Impactos da flexibilização das leis ambientais brasileiras

Enviada em 30/10/2019

Apenas teoria

No ano de 1992, acontecia no Rio de Janeiro a Cúpula da Terra - popularmente conhecida como Eco-92 -, em que foram desenvolvidos os 3 RS da sustentabilidade: reduzir, reutilizar e reciclar. Todavia, substancial parcela dos brasileiros se mostra incapaz de entender a relevância dos 3 RS, o que apresenta em grave problema contemporâneo. Nesse sentido, é cabível analisar as consequências da flexibilização das leis ambientais brasileiras, as quais ocorrem devido à histórica cultura de exploração e indiferença social ou devido a negligência do poder público.

A Princípio, convém ressaltar que uma das principais causas para a poluição é a cultura de exploração e de indiferença com o meio ambiente. Nesse viés, a obra “Casa-grande e Senzala”, de Gilberto Freyre, defende que a formação do brasileiro baseou-se na colônia de exploração dos recursos e na irresponsabilidade com a terra e com os demais indivíduos. Desse modo, essa prática de exploração excessiva, denunciada por Freyre, ainda se manifesta nas atitudes imprudentes dos brasileiros que poluem o ecossistema todos os dias, por meio de descarte irresponsável de materiais biodegradáveis, como o plástico comum. Assim, não é razoável que o Brasil almeje tornar-se uma nação desenvolvida, mas mantenha atitudes típicas da colônia.

Outrossim, é indubitável que a conduta omissiva do Estado configura um obstáculo que agrava o impasse. De acordo com o site G1, ocupando a 7° posição na economia mundial, seria racional acreditar que o Brasil possui um sistema de proteção ambiental e de desenvolvimento sustentável eficientes. No entanto, a realidade é justamente o oposto, e isso reflete claramente na falta de políticas públicas destinadas ao combate, à prevenção e à fiscalização das normas ambientais vigentes. Nesse panorama, a exploração indevida, as estratégias de expansão geopolíticas e a sensação de impunidade, são elementos que colaboram para desastres como os ocorridos na cidade de Brumadinho e Mariana, nos quais morreram várias pessoas. Por isso, é necessário que o Estado medidas, de forma a não flexibilizar as leis de controle e prevenção, mas fiscalizar e punir severamente os responsáveis.

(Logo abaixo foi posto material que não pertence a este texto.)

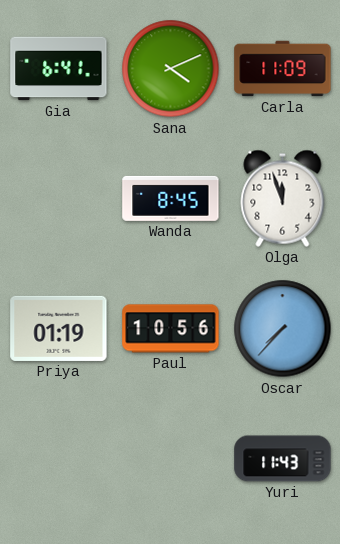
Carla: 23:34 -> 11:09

Portanto, ações são necessárias para mitigar esse impasse. Sendo assim, para combater a poluição e a degradação do ecossistema, urge que o Ministério do Meio Ambiente, com auxílio das prefeituras, devem buscar desconstruir a histórica cultura de indiferença ambiental, por meio de eventos populares, como palestras e debates abertos à comunidade, a fim de mobilizar a população para reduzir o consumo de materiais poluentes, a exemplo do papel e plástico. Logo, as consequências negativas à saúde serão minimizadas, e as iniciativas propostas no Eco-92 deixarão de ser, no país, apenas teoria.